You’ll recall the final scene in which everyone dies from the deployment of poison-tipped spears. You’ll recall that, before everyone is poisoned, Marcellus utters the immortal line, “Something is rotten in the state of Denmark.”
Okay, knock it off. Fracking is not a Shakespearean tragedy. In spite of industry’s aura of inevitability, the outcome here is far from predestined. The best science shows us that we could entirely end our dependency on fossil fuels within 30 years if only we were willing to cut our energy consumption by half. The best economics tell us that investments in shale gas are obstacles for investments in renewable energy.
Stop dithering. Do something.
Marcellus is a village in the Finger Lakes region of upstate New York. Located near Syracuse, it became the namesake for our bedrock because, in this place, the otherwise subterranean shale layer emerges from the ground and forms an unusual outcropping. You can go there. You can touch it with your hands.
Marcellus is a retirement account. A college fund. A nest egg. A rich uncle. Marcellus can save the farm. Marcellus can pay the taxes, the medical bills, the credit cards, the car loans. Marcellus can tithe the church, build the addition, roof the house, pick up the check. Marcellus is $5,000 an acre and 12 percent royalties. A goose. A golden egg. A windfall. A shale play. A sure thing. The end of debt. Place your bets.

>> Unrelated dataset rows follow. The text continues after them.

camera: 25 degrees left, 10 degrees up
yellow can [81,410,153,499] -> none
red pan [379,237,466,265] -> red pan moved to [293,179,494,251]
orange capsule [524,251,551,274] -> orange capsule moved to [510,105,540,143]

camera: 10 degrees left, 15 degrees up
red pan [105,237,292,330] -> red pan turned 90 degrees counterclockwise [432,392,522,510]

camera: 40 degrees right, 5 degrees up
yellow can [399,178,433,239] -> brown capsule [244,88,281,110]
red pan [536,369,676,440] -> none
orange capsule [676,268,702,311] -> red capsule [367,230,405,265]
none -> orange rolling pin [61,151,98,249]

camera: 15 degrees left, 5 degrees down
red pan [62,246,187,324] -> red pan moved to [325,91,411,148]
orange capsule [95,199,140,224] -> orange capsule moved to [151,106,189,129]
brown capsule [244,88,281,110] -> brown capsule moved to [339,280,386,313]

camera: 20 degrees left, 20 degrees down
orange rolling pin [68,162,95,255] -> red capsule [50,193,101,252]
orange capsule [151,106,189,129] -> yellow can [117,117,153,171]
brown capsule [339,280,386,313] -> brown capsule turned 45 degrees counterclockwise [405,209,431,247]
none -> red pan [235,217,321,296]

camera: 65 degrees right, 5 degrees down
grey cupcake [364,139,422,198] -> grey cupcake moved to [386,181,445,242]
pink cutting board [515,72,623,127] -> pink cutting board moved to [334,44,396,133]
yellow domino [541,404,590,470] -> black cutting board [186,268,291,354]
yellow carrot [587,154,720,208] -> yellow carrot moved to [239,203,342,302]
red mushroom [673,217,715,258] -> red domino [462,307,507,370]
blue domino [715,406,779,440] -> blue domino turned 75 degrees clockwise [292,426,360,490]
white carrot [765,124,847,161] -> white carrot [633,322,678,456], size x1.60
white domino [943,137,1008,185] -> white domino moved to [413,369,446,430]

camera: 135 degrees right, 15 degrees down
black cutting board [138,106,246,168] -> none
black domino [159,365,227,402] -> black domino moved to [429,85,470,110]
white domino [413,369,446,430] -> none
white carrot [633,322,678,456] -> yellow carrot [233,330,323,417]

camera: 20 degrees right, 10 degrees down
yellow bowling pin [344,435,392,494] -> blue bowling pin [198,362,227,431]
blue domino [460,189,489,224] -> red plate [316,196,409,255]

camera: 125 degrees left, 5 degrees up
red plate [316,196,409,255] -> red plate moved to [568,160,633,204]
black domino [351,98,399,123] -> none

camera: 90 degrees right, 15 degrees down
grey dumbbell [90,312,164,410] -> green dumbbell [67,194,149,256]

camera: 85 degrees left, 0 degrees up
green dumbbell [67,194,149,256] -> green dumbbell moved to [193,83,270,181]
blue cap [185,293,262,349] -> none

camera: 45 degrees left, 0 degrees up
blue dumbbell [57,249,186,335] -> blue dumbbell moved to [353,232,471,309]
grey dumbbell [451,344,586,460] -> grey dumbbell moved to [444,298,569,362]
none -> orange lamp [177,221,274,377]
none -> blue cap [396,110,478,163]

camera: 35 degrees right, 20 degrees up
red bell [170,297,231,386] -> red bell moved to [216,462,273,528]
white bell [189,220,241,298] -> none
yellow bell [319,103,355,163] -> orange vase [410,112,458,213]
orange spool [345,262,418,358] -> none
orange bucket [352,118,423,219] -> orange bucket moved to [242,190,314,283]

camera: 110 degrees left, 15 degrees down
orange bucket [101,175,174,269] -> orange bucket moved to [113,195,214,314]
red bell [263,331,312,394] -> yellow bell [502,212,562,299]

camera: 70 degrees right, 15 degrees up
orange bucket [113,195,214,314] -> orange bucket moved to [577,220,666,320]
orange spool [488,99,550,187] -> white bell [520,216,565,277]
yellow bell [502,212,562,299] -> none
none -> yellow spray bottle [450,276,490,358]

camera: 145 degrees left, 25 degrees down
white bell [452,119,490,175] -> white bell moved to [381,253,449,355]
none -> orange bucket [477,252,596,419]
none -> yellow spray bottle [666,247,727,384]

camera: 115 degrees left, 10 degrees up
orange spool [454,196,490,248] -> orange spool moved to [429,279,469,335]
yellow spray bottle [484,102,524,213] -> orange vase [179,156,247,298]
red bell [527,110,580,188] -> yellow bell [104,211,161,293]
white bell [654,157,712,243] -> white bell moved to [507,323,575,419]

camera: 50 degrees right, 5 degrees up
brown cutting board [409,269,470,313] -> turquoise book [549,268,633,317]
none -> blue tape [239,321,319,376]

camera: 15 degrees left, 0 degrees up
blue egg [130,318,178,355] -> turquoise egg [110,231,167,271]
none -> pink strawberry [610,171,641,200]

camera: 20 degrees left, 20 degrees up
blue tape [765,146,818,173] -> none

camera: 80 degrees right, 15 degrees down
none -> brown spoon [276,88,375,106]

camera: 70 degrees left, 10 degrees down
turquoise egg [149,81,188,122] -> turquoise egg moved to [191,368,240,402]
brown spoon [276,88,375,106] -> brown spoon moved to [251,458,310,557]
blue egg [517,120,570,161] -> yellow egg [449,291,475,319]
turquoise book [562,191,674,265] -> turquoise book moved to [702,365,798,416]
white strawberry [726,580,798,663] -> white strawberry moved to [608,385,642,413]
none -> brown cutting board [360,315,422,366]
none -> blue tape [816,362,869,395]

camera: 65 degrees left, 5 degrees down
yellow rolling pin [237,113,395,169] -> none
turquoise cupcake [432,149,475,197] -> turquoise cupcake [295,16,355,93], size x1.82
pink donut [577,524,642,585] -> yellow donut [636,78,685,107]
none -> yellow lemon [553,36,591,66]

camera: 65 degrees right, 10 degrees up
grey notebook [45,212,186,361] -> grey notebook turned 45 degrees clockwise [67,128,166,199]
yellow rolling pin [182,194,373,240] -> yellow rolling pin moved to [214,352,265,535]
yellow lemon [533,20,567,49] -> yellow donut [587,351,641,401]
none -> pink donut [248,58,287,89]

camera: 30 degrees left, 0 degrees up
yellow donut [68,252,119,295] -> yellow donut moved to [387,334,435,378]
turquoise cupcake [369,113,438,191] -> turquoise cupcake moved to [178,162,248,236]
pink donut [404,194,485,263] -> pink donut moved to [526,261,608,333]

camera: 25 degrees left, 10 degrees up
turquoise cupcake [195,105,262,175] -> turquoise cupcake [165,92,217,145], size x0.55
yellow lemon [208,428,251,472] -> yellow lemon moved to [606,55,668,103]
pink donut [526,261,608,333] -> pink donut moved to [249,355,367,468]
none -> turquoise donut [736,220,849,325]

Marcellus is methane. Marcellus is a pond bubbling with methane. Marcellus is a pond bubbling with methane, a child with recurrent nosebleeds, and a stillborn calf.
Two questions for the guy uploading his PowerPoint presentation:
Can cement-encased steel pipe last 400 million years?
What are your thoughts on Matthew 7:14? “Anyone who listens to my teaching and follows it is wise, like a person who builds a house on solid ground.”
The Marcellus is the bedrock of New York. It underlies our drinking-water aquifers. To blow it up, we have to puncture holes through these aquifers.
The Marcellus is the bedrock of New York. To blow it up, we have to fill the air with smog, soot, and diesel exhaust. These pollutants are linked to cancer, preterm birth, stroke, heart attack, and diabetes. New data suggest links to memory loss and cognitive disorders as well.
The Marcellus is the bedrock of New York. Above it are vineyards and fields of organic heirloom wheat that provide flour to local bakeries. Demand for Finger Lakes Riesling and artisanal loaves of bread is robust—but the farmland is surrounded by land under lease to the gas companies. Now what?
This is our body. This is our blood. Other than the 46 chromosomes bequeathed at conception, children are the rearranged molecules of water, air, and food.
Give us this day our daily bread. Forgive us our trespasses, as we forgive those who . . .
I’m sorry. I’m having a hard time with those words.